## WHAT TO DO
Retype the opening lines of the data exactly, stopping after the line that contains "Panel set 2: Top". Skip every picture.

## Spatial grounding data

==*==

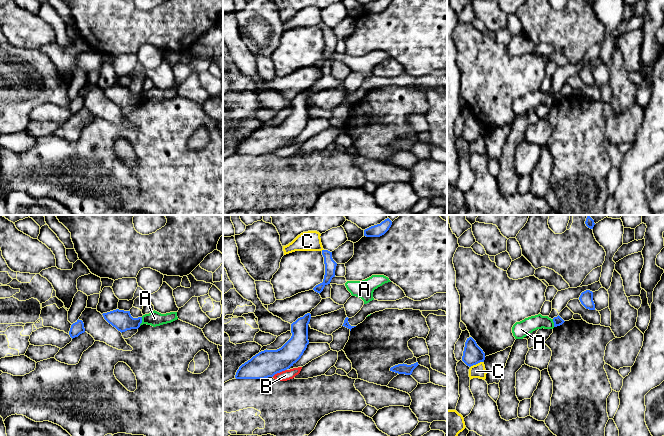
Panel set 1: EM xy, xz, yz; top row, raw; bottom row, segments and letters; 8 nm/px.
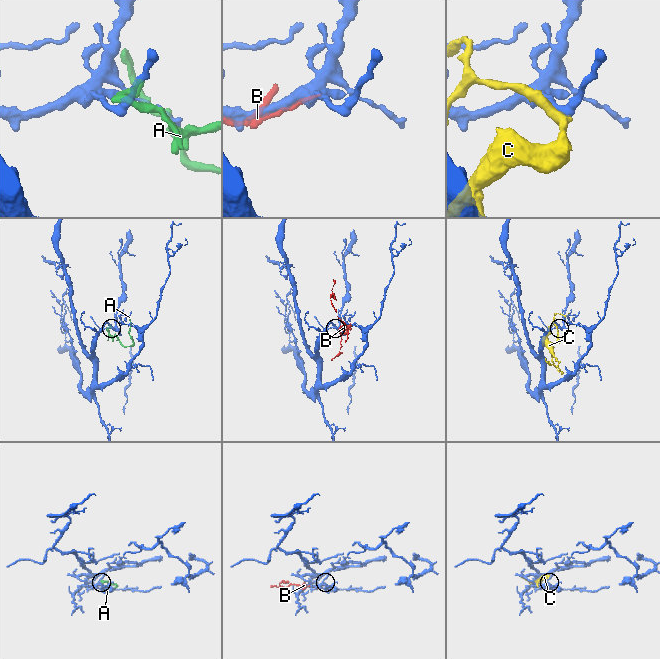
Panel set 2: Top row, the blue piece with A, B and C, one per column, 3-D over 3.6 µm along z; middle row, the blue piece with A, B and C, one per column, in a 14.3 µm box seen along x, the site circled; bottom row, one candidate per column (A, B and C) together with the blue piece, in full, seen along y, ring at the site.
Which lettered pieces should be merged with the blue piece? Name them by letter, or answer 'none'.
none

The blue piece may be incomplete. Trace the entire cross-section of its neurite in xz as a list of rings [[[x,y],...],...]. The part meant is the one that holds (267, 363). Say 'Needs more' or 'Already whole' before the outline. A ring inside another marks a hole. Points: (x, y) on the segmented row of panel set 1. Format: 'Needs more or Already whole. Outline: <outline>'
Already whole. Outline: [[[307,313],[291,324],[291,338],[277,350],[264,350],[242,364],[236,379],[265,379],[289,369],[296,363],[309,344],[308,324],[311,314]]]

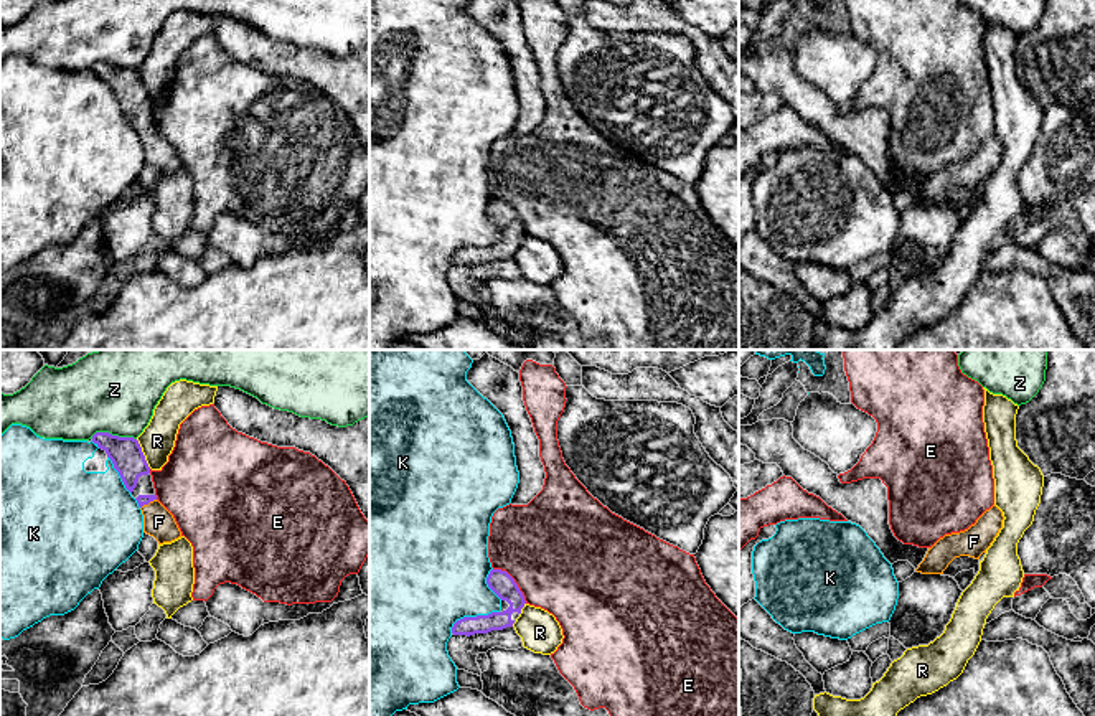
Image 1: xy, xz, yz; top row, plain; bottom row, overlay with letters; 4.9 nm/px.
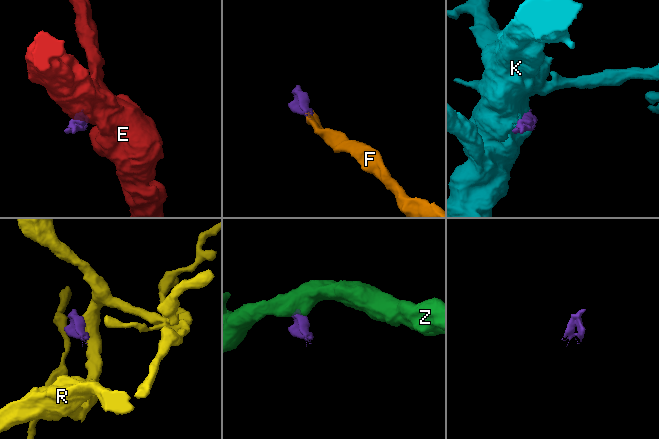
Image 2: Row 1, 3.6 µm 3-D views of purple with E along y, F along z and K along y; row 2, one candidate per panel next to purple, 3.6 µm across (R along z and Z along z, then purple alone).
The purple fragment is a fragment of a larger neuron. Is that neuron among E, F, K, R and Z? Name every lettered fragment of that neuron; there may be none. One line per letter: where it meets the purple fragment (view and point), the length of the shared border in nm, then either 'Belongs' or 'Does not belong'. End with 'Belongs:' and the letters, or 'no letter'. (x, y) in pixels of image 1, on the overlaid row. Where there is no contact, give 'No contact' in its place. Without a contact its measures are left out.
E: Touches purple at xz (513, 581). Shared border 240 nm. Does not belong
F: Touches purple at xy (147, 504). Shared border 90 nm. Belongs
K: Touches purple at xz (472, 617). Shared border 260 nm. Does not belong
R: Touches purple at xy (142, 454). Shared border 160 nm. Does not belong
Z: Touches purple at xy (114, 436). Shared border 220 nm. Does not belong
Belongs: F

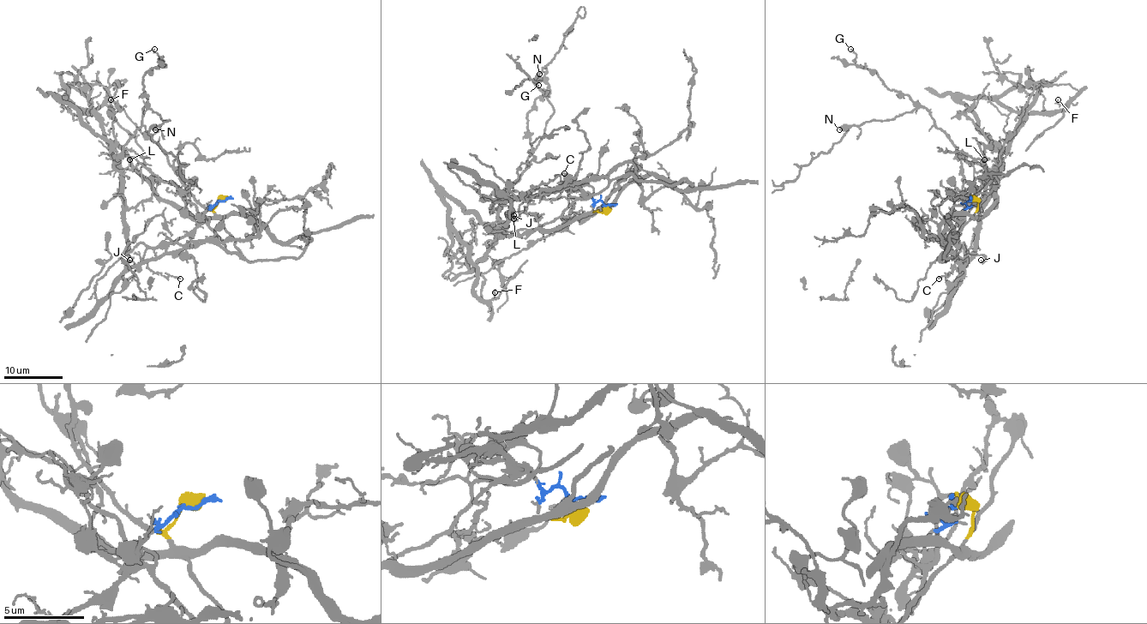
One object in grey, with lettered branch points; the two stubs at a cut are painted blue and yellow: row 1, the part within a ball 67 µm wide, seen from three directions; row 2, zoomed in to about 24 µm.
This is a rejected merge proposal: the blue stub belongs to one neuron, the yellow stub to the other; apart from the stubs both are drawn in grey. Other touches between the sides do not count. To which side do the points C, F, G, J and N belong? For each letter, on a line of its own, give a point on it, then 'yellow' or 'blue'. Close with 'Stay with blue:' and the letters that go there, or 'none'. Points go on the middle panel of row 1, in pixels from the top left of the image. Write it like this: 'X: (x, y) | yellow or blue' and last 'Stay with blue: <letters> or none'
C: (564, 173) | blue
F: (495, 292) | yellow
G: (538, 85) | blue
J: (513, 215) | blue
N: (539, 74) | blue
Stay with blue: C, G, J, N

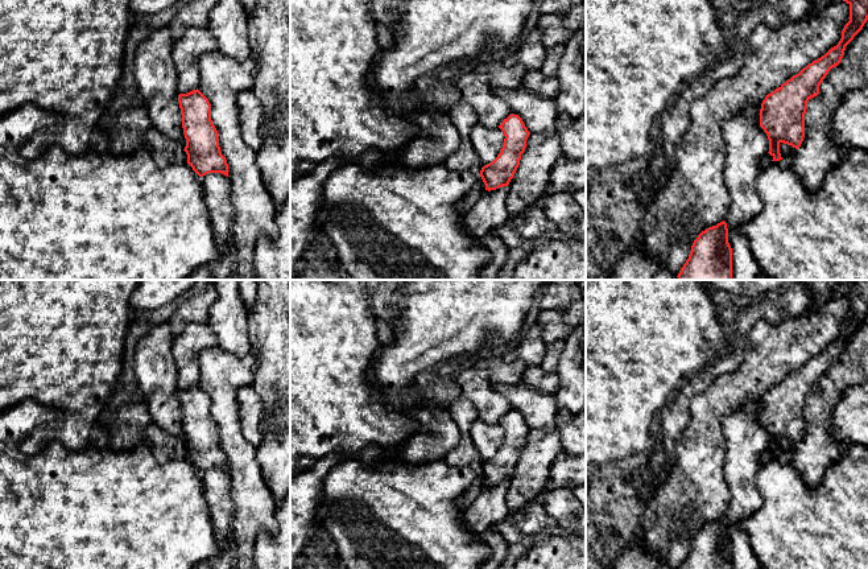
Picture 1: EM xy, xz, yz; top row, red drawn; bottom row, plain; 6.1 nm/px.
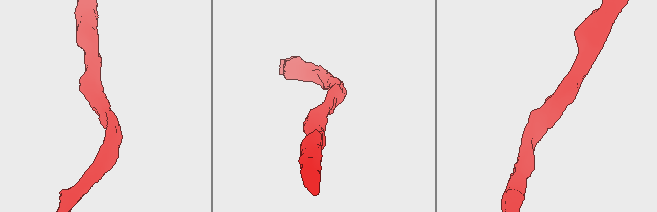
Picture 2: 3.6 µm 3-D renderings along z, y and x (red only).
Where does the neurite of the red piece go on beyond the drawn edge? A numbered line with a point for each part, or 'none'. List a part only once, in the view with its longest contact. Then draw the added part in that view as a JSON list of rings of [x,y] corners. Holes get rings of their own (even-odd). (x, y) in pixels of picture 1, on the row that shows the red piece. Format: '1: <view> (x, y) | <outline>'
none

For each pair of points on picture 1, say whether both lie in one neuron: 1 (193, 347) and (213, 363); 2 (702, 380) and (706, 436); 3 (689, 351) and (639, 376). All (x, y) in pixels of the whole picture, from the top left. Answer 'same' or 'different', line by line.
1: different
2: different
3: same

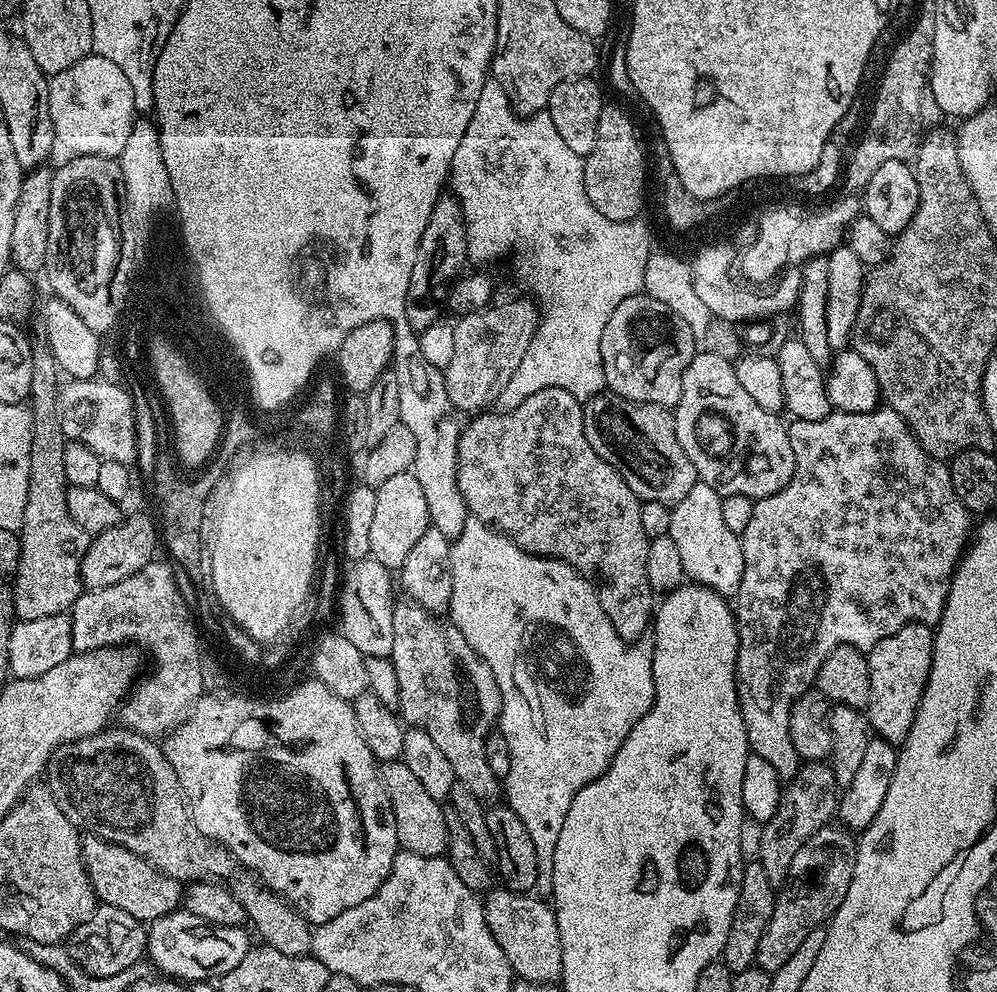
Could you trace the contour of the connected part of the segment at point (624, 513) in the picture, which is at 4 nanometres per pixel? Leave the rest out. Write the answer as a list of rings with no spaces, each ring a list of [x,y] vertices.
[[[547,388],[538,390],[538,394],[530,394],[518,406],[507,410],[483,411],[471,417],[472,425],[465,427],[460,434],[458,442],[458,454],[456,455],[456,485],[466,502],[469,513],[475,519],[480,520],[490,528],[495,528],[503,536],[508,536],[519,548],[526,550],[535,556],[550,556],[554,560],[563,560],[569,564],[575,572],[580,572],[587,580],[598,586],[600,605],[605,614],[610,618],[614,630],[626,642],[636,642],[641,639],[640,635],[647,633],[650,628],[650,617],[654,612],[654,593],[650,586],[650,578],[646,578],[646,550],[649,538],[646,530],[642,530],[642,521],[638,510],[642,503],[639,496],[626,486],[622,474],[610,466],[598,454],[594,454],[594,446],[586,442],[586,430],[584,429],[584,405],[581,397],[574,392],[567,392],[564,388]]]

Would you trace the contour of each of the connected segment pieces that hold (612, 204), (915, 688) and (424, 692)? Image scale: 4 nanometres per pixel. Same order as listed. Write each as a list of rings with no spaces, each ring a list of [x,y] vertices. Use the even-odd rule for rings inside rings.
[[[605,103],[598,115],[594,148],[584,157],[584,185],[586,198],[614,222],[637,219],[644,208],[644,148],[636,133],[636,124],[620,108]]]
[[[907,624],[898,630],[898,634],[882,638],[882,642],[875,644],[867,653],[870,698],[866,717],[871,731],[879,739],[899,746],[904,743],[906,734],[910,734],[910,726],[930,674],[933,635],[933,629],[927,624]]]
[[[411,602],[403,603],[392,609],[394,646],[390,657],[394,674],[398,674],[399,715],[405,725],[421,728],[430,736],[453,766],[455,779],[477,801],[495,801],[502,784],[486,758],[488,737],[500,719],[500,691],[494,674],[447,619]]]

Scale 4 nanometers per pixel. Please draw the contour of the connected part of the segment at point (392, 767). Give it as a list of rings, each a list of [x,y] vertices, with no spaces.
[[[402,759],[386,760],[379,765],[380,780],[384,784],[384,789],[388,795],[388,801],[392,807],[394,814],[394,822],[396,823],[396,842],[403,851],[413,852],[414,854],[422,854],[423,856],[444,856],[448,851],[448,821],[446,812],[443,812],[441,801],[430,798],[426,792],[426,788],[422,783],[418,782],[413,771],[406,766]]]

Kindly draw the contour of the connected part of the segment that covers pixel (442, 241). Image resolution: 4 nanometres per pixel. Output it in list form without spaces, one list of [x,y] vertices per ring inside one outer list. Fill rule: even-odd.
[[[441,194],[434,202],[434,210],[430,214],[430,222],[426,222],[426,230],[422,230],[422,242],[418,242],[418,258],[414,258],[414,271],[410,273],[406,314],[410,326],[417,334],[424,334],[436,320],[436,300],[432,297],[432,288],[440,288],[444,283],[447,285],[453,279],[451,268],[455,266],[456,259],[459,256],[467,257],[467,254],[466,226],[460,204],[455,196]]]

==*==

## YOUR SOLUTION
Panel set 1: EM xy, xz, yz; top row, raw; bottom row, segments and letters; 8 nm/px.
Panel set 2: Top row, the blue piece with A, B and C, one per column, 3-D over 3.6 µm along z; middle row, the blue piece with A, B and C, one per column, in a 14.3 µm box seen along x, the site circled; bottom row, one candidate per column (A, B and C) together with the blue piece, in full, seen along y, ring at the site.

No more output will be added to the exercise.